Evidence session 3 (Mar 2021) Review of UK Trade Finance
The global trade finance gap, short-term working capital to fund SME trade, has ballooned from $1.5 trillion to $3-5 trillion during the pandemic, with a £2 billion gap in the UK alone. This issue has been treated for too long as a niche banking and finance problem and as a result not been given the airtime it deserves because those most impacted are trading SMEs. The issue needs to be re-framed, placing SMEs at the centre of the discussion and looking at the issue through the lens of ensuring economic recovery is got right. If trade is to be at the heart of the recovery, then the working capital has to be available to SMEs to enable them to trade.
Evidence Session 4 (October 2021) Aligning Trade Rules to Meet Climate and Environment Goals
To meet our goals on net zero emissions and the environment will require unprecedented policy coherence.

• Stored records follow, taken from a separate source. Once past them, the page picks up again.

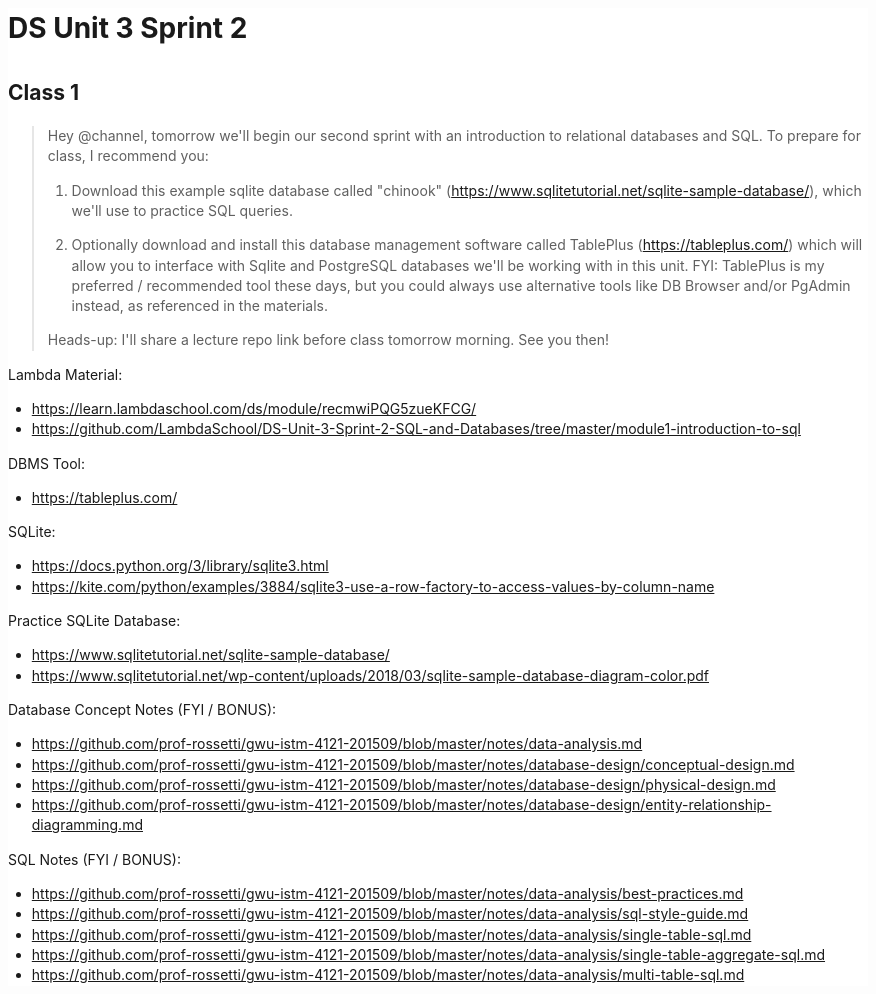 # DS Unit 3 Sprint 2

## Class 1

> Hey @channel, tomorrow we'll begin our second sprint with an introduction to relational databases and SQL. To prepare for class, I recommend you:
>
>    1) Download this example sqlite database called "chinook" (https://www.sqlitetutorial.net/sqlite-sample-database/), which we'll use to practice SQL queries.
>
>    2) Optionally download and install this database management software called TablePlus (https://tableplus.com/) which will allow you to interface with Sqlite and PostgreSQL databases we'll be working with in this unit. FYI: TablePlus is my preferred / recommended tool these days, but you could always use alternative tools like DB Browser and/or PgAdmin instead, as referenced in the materials.
>
>    Heads-up: I'll share a lecture repo link before class tomorrow morning. See you then!

Lambda Material:

  + https://learn.lambdaschool.com/ds/module/recmwiPQG5zueKFCG/
  + https://github.com/LambdaSchool/DS-Unit-3-Sprint-2-SQL-and-Databases/tree/master/module1-introduction-to-sql

DBMS Tool:

  + https://tableplus.com/

SQLite:

  + https://docs.python.org/3/library/sqlite3.html
  + https://kite.com/python/examples/3884/sqlite3-use-a-row-factory-to-access-values-by-column-name

Practice SQLite Database:

  + https://www.sqlitetutorial.net/sqlite-sample-database/
  + https://www.sqlitetutorial.net/wp-content/uploads/2018/03/sqlite-sample-database-diagram-color.pdf

Database Concept Notes (FYI / BONUS):

  + https://github.com/prof-rossetti/gwu-istm-4121-201509/blob/master/notes/data-analysis.md
  + https://github.com/prof-rossetti/gwu-istm-4121-201509/blob/master/notes/database-design/conceptual-design.md
  + https://github.com/prof-rossetti/gwu-istm-4121-201509/blob/master/notes/database-design/physical-design.md
  + https://github.com/prof-rossetti/gwu-istm-4121-201509/blob/master/notes/database-design/entity-relationship-diagramming.md


SQL Notes (FYI / BONUS):

  + https://github.com/prof-rossetti/gwu-istm-4121-201509/blob/master/notes/data-analysis/best-practices.md
  + https://github.com/prof-rossetti/gwu-istm-4121-201509/blob/master/notes/data-analysis/sql-style-guide.md
  + https://github.com/prof-rossetti/gwu-istm-4121-201509/blob/master/notes/data-analysis/single-table-sql.md
  + https://github.com/prof-rossetti/gwu-istm-4121-201509/blob/master/notes/data-analysis/single-table-aggregate-sql.md
  + https://github.com/prof-rossetti/gwu-istm-4121-201509/blob/master/notes/data-analysis/multi-table-sql.md
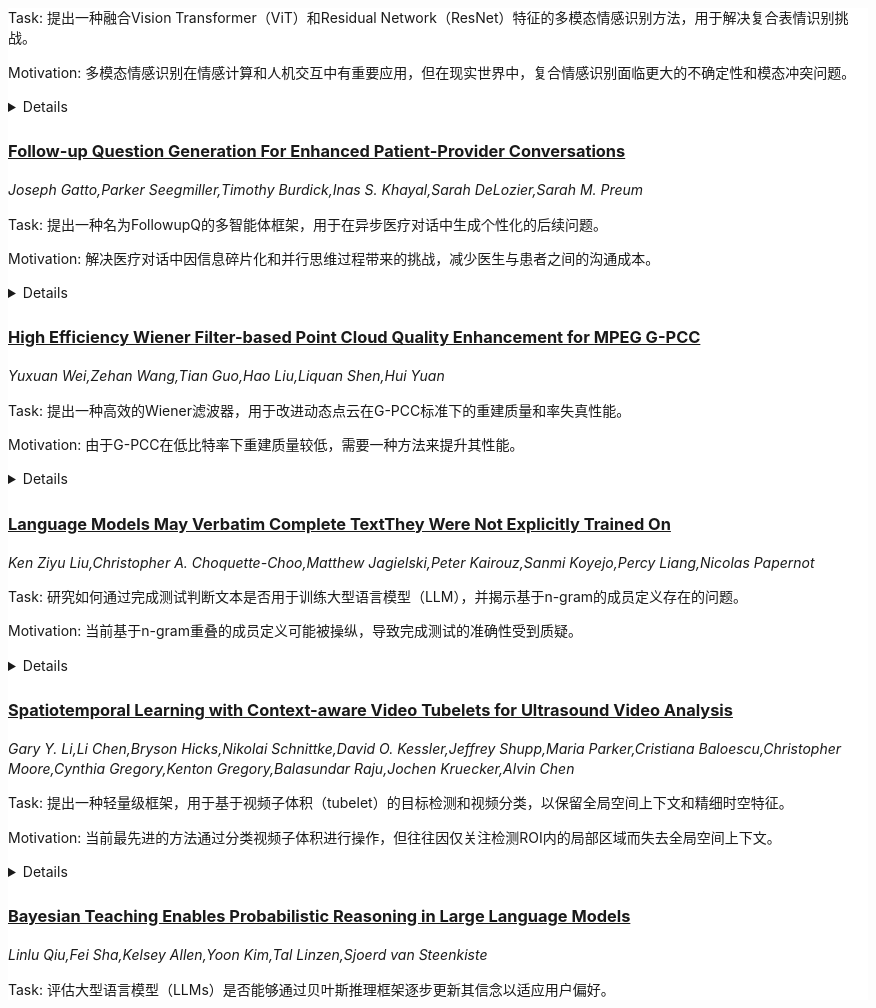 Task: 提出一种融合Vision Transformer（ViT）和Residual Network（ResNet）特征的多模态情感识别方法，用于解决复合表情识别挑战。

Motivation: 多模态情感识别在情感计算和人机交互中有重要应用，但在现实世界中，复合情感识别面临更大的不确定性和模态冲突问题。

<details><summary>Details</summary></details>

### [Follow-up Question Generation For Enhanced Patient-Provider Conversations](https://arxiv.org/abs/2503.17509)
*Joseph Gatto,Parker Seegmiller,Timothy Burdick,Inas S. Khayal,Sarah DeLozier,Sarah M. Preum*

Task: 提出一种名为FollowupQ的多智能体框架，用于在异步医疗对话中生成个性化的后续问题。

Motivation: 解决医疗对话中因信息碎片化和并行思维过程带来的挑战，减少医生与患者之间的沟通成本。

<details><summary>Details</summary></details>

### [High Efficiency Wiener Filter-based Point Cloud Quality Enhancement for MPEG G-PCC](https://arxiv.org/abs/2503.17467)
*Yuxuan Wei,Zehan Wang,Tian Guo,Hao Liu,Liquan Shen,Hui Yuan*

Task: 提出一种高效的Wiener滤波器，用于改进动态点云在G-PCC标准下的重建质量和率失真性能。

Motivation: 由于G-PCC在低比特率下重建质量较低，需要一种方法来提升其性能。

<details><summary>Details</summary></details>

### [Language Models May Verbatim Complete TextThey Were Not Explicitly Trained On](https://arxiv.org/abs/2503.17514)
*Ken Ziyu Liu,Christopher A. Choquette-Choo,Matthew Jagielski,Peter Kairouz,Sanmi Koyejo,Percy Liang,Nicolas Papernot*

Task: 研究如何通过完成测试判断文本是否用于训练大型语言模型（LLM），并揭示基于n-gram的成员定义存在的问题。

Motivation: 当前基于n-gram重叠的成员定义可能被操纵，导致完成测试的准确性受到质疑。

<details><summary>Details</summary></details>

### [Spatiotemporal Learning with Context-aware Video Tubelets for Ultrasound Video Analysis](https://arxiv.org/abs/2503.17475)
*Gary Y. Li,Li Chen,Bryson Hicks,Nikolai Schnittke,David O. Kessler,Jeffrey Shupp,Maria Parker,Cristiana Baloescu,Christopher Moore,Cynthia Gregory,Kenton Gregory,Balasundar Raju,Jochen Kruecker,Alvin Chen*

Task: 提出一种轻量级框架，用于基于视频子体积（tubelet）的目标检测和视频分类，以保留全局空间上下文和精细时空特征。

Motivation: 当前最先进的方法通过分类视频子体积进行操作，但往往因仅关注检测ROI内的局部区域而失去全局空间上下文。

<details><summary>Details</summary></details>

### [Bayesian Teaching Enables Probabilistic Reasoning in Large Language Models](https://arxiv.org/abs/2503.17523)
*Linlu Qiu,Fei Sha,Kelsey Allen,Yoon Kim,Tal Linzen,Sjoerd van Steenkiste*

Task: 评估大型语言模型（LLMs）是否能够通过贝叶斯推理框架逐步更新其信念以适应用户偏好。
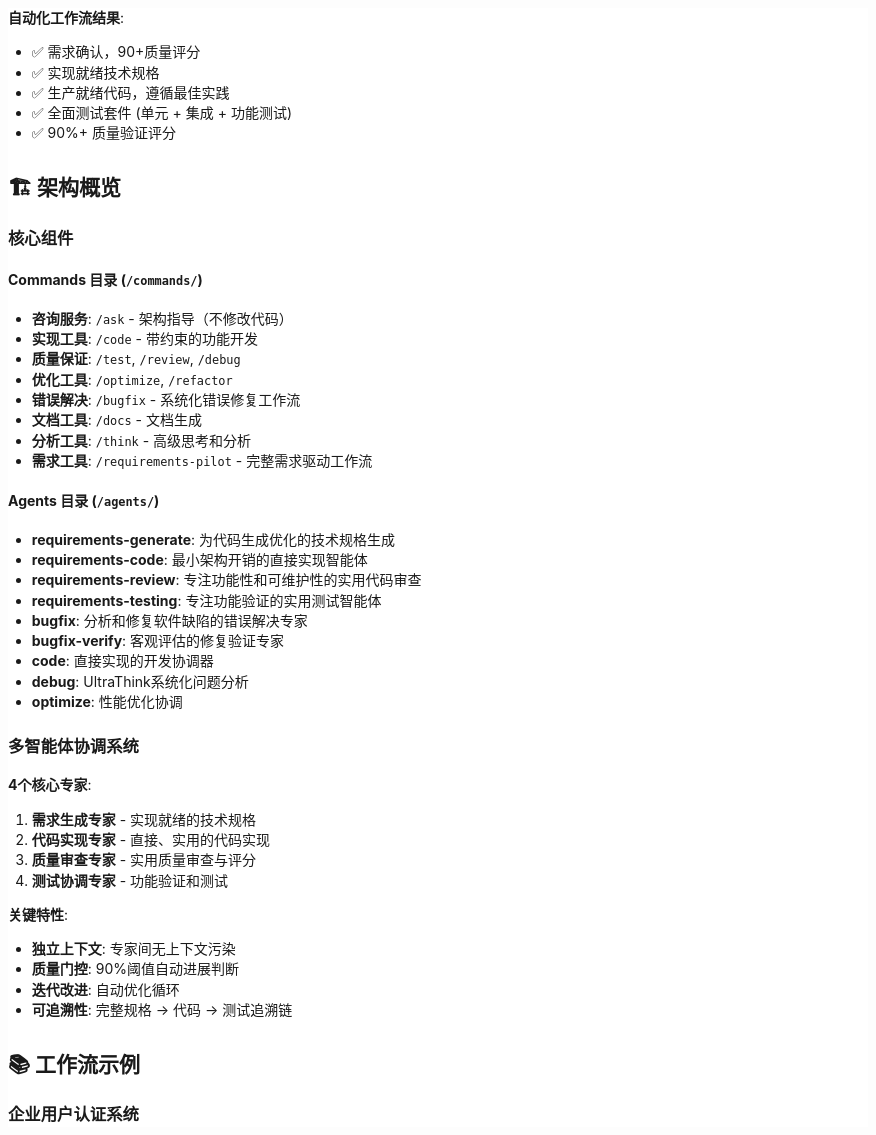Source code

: **自动化工作流结果**:
- ✅ 需求确认，90+质量评分
- ✅ 实现就绪技术规格
- ✅ 生产就绪代码，遵循最佳实践
- ✅ 全面测试套件 (单元 + 集成 + 功能测试)
- ✅ 90%+ 质量验证评分

## 🏗️ 架构概览

### 核心组件

#### **Commands 目录** (`/commands/`)
- **咨询服务**: `/ask` - 架构指导（不修改代码）
- **实现工具**: `/code` - 带约束的功能开发
- **质量保证**: `/test`, `/review`, `/debug`
- **优化工具**: `/optimize`, `/refactor`
- **错误解决**: `/bugfix` - 系统化错误修复工作流
- **文档工具**: `/docs` - 文档生成
- **分析工具**: `/think` - 高级思考和分析
- **需求工具**: `/requirements-pilot` - 完整需求驱动工作流

#### **Agents 目录** (`/agents/`)
- **requirements-generate**: 为代码生成优化的技术规格生成
- **requirements-code**: 最小架构开销的直接实现智能体
- **requirements-review**: 专注功能性和可维护性的实用代码审查
- **requirements-testing**: 专注功能验证的实用测试智能体
- **bugfix**: 分析和修复软件缺陷的错误解决专家
- **bugfix-verify**: 客观评估的修复验证专家
- **code**: 直接实现的开发协调器
- **debug**: UltraThink系统化问题分析
- **optimize**: 性能优化协调

### 多智能体协调系统

**4个核心专家**:
1. **需求生成专家** - 实现就绪的技术规格
2. **代码实现专家** - 直接、实用的代码实现
3. **质量审查专家** - 实用质量审查与评分
4. **测试协调专家** - 功能验证和测试

**关键特性**:
- **独立上下文**: 专家间无上下文污染
- **质量门控**: 90%阈值自动进展判断
- **迭代改进**: 自动优化循环
- **可追溯性**: 完整规格 → 代码 → 测试追溯链

## 📚 工作流示例

### 企业用户认证系统
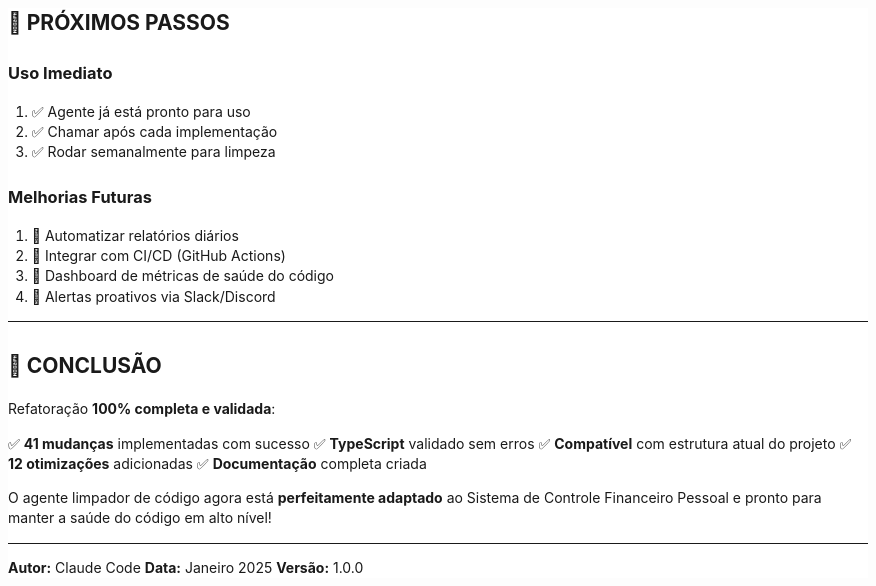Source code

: ## 📝 PRÓXIMOS PASSOS

### Uso Imediato
1. ✅ Agente já está pronto para uso
2. ✅ Chamar após cada implementação
3. ✅ Rodar semanalmente para limpeza

### Melhorias Futuras
1. 🔄 Automatizar relatórios diários
2. 🔄 Integrar com CI/CD (GitHub Actions)
3. 🔄 Dashboard de métricas de saúde do código
4. 🔄 Alertas proativos via Slack/Discord

---

## 🎉 CONCLUSÃO

Refatoração **100% completa e validada**:

✅ **41 mudanças** implementadas com sucesso
✅ **TypeScript** validado sem erros
✅ **Compatível** com estrutura atual do projeto
✅ **12 otimizações** adicionadas
✅ **Documentação** completa criada

O agente limpador de código agora está **perfeitamente adaptado** ao Sistema de Controle Financeiro Pessoal e pronto para manter a saúde do código em alto nível!

---

**Autor:** Claude Code
**Data:** Janeiro 2025
**Versão:** 1.0.0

Trade should act as an enabler to achieving our global goals for protecting the environment and achieving net zero.
Internationally, over 40 governments including the UK are undertaking a review of trade agreements and how they align to global environment and climate objectives. However, this exercise will not cover 2-3,000 bilateral trade agreements negotiated at national level. This joint evidence session with the APPG on Environment will undertake to mirror global efforts to align frameworks and examine the friction points where UK bilateral trade rules conflict with, or hamper, our environmental and climate objectives.
Report to be published in November 2021.